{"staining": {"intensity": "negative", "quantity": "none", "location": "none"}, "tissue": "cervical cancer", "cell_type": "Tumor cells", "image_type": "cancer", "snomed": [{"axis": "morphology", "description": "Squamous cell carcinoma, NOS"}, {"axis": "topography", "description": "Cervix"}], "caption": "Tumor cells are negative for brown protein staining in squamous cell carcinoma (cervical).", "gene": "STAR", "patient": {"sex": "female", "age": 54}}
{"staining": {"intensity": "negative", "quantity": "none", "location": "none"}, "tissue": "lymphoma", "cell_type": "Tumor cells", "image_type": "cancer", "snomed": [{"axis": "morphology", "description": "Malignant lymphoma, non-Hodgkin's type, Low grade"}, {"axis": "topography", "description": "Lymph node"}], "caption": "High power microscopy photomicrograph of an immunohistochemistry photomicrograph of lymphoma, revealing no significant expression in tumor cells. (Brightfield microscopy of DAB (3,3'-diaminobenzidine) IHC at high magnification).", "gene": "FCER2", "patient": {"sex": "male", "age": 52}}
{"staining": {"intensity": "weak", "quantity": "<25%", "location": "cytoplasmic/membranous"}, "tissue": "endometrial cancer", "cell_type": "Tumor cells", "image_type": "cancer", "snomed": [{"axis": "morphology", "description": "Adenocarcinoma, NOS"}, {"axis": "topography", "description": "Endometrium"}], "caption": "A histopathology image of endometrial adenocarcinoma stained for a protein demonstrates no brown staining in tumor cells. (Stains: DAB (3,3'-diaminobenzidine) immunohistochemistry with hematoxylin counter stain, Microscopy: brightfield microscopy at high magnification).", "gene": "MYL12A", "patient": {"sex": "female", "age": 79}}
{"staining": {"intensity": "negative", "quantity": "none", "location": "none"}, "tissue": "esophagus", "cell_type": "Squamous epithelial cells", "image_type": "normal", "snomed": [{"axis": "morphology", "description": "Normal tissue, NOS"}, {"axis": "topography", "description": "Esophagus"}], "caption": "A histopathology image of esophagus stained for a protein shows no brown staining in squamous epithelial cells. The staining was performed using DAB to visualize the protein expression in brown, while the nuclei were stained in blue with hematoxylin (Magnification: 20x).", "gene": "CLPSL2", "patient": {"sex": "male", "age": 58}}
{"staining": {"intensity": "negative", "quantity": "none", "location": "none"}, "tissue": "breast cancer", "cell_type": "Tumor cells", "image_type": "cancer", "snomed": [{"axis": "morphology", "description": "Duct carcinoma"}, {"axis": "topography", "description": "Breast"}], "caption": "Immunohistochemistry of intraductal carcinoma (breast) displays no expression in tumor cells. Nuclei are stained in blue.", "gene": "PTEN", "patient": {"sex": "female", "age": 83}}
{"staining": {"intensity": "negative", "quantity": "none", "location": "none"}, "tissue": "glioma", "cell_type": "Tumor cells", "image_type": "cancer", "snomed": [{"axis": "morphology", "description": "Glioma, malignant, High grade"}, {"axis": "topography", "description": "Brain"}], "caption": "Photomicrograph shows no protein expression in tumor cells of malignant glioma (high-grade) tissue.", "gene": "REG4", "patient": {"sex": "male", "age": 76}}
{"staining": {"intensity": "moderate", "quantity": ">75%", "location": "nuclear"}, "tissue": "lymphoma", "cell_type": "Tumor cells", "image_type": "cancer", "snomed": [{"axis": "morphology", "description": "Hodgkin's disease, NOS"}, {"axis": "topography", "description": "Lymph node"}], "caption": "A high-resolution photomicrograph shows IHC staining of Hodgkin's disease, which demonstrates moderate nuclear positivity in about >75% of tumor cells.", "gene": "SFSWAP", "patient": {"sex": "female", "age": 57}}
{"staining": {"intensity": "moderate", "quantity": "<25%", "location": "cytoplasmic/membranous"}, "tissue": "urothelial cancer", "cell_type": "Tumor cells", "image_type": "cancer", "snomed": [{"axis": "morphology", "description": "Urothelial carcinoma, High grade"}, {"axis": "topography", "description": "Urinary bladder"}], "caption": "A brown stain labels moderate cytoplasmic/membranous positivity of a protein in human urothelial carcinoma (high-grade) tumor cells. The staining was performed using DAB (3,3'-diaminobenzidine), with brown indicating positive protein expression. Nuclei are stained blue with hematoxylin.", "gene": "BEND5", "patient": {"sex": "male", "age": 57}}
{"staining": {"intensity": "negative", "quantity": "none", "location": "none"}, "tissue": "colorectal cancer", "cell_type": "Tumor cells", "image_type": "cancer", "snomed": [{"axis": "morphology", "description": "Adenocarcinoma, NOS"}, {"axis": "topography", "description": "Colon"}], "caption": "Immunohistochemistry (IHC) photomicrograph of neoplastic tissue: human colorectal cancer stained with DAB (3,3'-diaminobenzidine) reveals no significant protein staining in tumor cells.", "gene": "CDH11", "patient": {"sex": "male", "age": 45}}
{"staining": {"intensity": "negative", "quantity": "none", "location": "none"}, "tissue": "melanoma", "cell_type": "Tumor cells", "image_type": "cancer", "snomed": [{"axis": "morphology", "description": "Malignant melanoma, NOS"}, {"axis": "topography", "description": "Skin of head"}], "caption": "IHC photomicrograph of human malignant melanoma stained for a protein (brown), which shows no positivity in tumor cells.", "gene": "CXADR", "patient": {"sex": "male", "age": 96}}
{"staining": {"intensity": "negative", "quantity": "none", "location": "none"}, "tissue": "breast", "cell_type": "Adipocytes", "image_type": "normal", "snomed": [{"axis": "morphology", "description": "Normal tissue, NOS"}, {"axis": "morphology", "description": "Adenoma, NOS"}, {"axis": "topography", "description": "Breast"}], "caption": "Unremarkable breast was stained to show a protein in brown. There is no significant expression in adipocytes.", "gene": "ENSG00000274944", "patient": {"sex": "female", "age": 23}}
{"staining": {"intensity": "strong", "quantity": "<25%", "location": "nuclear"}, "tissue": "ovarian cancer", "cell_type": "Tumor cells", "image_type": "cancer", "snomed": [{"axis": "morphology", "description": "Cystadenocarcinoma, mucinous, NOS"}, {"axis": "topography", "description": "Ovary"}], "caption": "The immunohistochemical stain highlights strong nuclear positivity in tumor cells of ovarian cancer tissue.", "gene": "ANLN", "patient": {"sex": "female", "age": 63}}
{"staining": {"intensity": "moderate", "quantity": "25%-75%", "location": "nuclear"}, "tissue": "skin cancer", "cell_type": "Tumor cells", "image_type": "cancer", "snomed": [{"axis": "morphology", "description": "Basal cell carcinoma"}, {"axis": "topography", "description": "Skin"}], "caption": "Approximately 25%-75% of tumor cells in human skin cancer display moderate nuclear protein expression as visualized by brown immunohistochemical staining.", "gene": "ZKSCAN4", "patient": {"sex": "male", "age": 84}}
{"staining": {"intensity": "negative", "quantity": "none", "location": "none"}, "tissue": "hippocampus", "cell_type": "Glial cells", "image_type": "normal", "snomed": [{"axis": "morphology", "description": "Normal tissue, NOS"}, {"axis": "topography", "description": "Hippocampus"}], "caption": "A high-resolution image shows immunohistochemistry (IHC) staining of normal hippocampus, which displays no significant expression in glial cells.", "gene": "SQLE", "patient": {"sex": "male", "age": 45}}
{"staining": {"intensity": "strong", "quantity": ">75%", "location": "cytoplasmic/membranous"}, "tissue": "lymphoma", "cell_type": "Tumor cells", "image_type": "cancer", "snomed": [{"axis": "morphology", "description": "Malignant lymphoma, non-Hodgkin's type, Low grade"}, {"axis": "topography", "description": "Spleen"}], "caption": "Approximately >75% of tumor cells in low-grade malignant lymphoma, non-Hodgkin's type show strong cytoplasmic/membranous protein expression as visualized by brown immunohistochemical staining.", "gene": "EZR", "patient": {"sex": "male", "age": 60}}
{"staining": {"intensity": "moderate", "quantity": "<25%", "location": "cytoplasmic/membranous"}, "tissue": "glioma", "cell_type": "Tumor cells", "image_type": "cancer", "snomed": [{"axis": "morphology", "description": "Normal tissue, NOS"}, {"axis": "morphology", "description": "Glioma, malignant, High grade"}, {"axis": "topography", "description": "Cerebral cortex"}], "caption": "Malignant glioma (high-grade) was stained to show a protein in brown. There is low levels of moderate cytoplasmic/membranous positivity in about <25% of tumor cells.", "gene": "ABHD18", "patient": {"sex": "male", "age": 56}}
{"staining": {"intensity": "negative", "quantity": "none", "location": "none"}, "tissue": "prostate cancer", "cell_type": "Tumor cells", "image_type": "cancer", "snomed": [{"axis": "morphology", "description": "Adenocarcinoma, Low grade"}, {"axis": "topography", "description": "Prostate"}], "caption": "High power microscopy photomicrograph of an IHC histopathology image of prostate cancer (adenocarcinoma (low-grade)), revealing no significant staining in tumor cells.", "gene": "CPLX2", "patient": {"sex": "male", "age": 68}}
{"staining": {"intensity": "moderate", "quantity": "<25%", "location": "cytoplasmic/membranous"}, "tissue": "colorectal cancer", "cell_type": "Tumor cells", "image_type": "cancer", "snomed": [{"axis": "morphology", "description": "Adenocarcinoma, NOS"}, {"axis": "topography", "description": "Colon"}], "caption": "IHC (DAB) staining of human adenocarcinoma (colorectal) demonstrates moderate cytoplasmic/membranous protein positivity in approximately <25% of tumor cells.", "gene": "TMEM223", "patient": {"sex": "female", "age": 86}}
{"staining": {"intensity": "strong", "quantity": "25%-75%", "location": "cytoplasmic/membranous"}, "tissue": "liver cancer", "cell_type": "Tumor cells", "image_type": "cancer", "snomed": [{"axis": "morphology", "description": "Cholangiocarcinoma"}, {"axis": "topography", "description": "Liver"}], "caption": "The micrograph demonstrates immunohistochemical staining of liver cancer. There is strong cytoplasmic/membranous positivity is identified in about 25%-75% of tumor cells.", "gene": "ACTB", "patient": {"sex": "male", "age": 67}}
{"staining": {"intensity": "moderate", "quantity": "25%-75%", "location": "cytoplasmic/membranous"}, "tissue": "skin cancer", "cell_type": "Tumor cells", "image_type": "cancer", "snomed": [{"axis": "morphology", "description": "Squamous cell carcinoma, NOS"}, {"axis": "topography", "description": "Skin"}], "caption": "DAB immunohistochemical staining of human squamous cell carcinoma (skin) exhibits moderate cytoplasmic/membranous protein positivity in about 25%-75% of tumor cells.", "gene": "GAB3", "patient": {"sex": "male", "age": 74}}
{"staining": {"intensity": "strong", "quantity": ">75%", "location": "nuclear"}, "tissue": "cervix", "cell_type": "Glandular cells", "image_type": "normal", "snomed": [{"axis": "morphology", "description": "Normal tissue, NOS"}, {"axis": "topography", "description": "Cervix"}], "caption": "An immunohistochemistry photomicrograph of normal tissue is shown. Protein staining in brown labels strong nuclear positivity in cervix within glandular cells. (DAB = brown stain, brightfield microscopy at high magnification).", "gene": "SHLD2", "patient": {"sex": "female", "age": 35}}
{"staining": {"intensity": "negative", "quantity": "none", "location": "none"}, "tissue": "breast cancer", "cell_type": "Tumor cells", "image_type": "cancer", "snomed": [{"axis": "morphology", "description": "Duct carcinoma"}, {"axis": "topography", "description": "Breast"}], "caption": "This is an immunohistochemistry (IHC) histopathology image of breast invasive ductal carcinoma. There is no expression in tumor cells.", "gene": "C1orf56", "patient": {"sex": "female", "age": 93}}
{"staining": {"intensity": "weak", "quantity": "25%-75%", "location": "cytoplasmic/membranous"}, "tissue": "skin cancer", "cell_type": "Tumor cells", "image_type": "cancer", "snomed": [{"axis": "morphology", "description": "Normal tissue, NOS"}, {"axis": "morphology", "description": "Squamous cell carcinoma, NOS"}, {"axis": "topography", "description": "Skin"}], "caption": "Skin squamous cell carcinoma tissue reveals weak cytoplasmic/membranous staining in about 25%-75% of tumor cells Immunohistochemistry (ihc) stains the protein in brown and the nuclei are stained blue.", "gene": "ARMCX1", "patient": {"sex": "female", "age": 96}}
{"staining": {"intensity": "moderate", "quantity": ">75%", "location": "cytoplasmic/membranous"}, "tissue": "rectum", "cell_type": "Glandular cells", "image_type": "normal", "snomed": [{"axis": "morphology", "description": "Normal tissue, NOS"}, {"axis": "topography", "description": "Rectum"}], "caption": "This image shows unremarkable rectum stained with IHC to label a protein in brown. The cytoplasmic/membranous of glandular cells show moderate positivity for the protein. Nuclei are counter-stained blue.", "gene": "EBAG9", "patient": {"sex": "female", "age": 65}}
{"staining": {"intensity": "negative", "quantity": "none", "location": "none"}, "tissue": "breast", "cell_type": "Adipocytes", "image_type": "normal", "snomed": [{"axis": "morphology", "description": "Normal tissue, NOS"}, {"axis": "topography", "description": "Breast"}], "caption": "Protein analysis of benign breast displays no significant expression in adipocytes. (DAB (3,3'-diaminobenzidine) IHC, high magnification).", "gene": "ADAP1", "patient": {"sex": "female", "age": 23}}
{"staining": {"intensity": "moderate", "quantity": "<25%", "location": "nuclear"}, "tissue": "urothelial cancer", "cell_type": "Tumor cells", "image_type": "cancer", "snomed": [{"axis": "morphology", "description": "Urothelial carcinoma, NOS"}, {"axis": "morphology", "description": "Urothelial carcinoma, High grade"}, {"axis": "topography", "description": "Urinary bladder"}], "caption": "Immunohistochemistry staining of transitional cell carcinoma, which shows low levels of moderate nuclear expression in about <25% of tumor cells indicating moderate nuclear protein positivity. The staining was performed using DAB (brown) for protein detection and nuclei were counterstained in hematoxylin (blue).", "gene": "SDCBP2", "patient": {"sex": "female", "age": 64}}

-------------------------

From the top of the material above, print every line exactly, ending with the line that holds "image of endometrial".

{"staining": {"intensity": "negative", "quantity": "none", "location": "none"}, "tissue": "cervical cancer", "cell_type": "Tumor cells", "image_type": "cancer", "snomed": [{"axis": "morphology", "description": "Squamous cell carcinoma, NOS"}, {"axis": "topography", "description": "Cervix"}], "caption": "Tumor cells are negative for brown protein staining in squamous cell carcinoma (cervical).", "gene": "STAR", "patient": {"sex": "female", "age": 54}}
{"staining": {"intensity": "negative", "quantity": "none", "location": "none"}, "tissue": "lymphoma", "cell_type": "Tumor cells", "image_type": "cancer", "snomed": [{"axis": "morphology", "description": "Malignant lymphoma, non-Hodgkin's type, Low grade"}, {"axis": "topography", "description": "Lymph node"}], "caption": "High power microscopy photomicrograph of an immunohistochemistry photomicrograph of lymphoma, revealing no significant expression in tumor cells. (Brightfield microscopy of DAB (3,3'-diaminobenzidine) IHC at high magnification).", "gene": "FCER2", "patient": {"sex": "male", "age": 52}}
{"staining": {"intensity": "weak", "quantity": "<25%", "location": "cytoplasmic/membranous"}, "tissue": "endometrial cancer", "cell_type": "Tumor cells", "image_type": "cancer", "snomed": [{"axis": "morphology", "description": "Adenocarcinoma, NOS"}, {"axis": "topography", "description": "Endometrium"}], "caption": "A histopathology image of endometrial adenocarcinoma stained for a protein demonstrates no brown staining in tumor cells. (Stains: DAB (3,3'-diaminobenzidine) immunohistochemistry with hematoxylin counter stain, Microscopy: brightfield microscopy at high magnification).", "gene": "MYL12A", "patient": {"sex": "female", "age": 79}}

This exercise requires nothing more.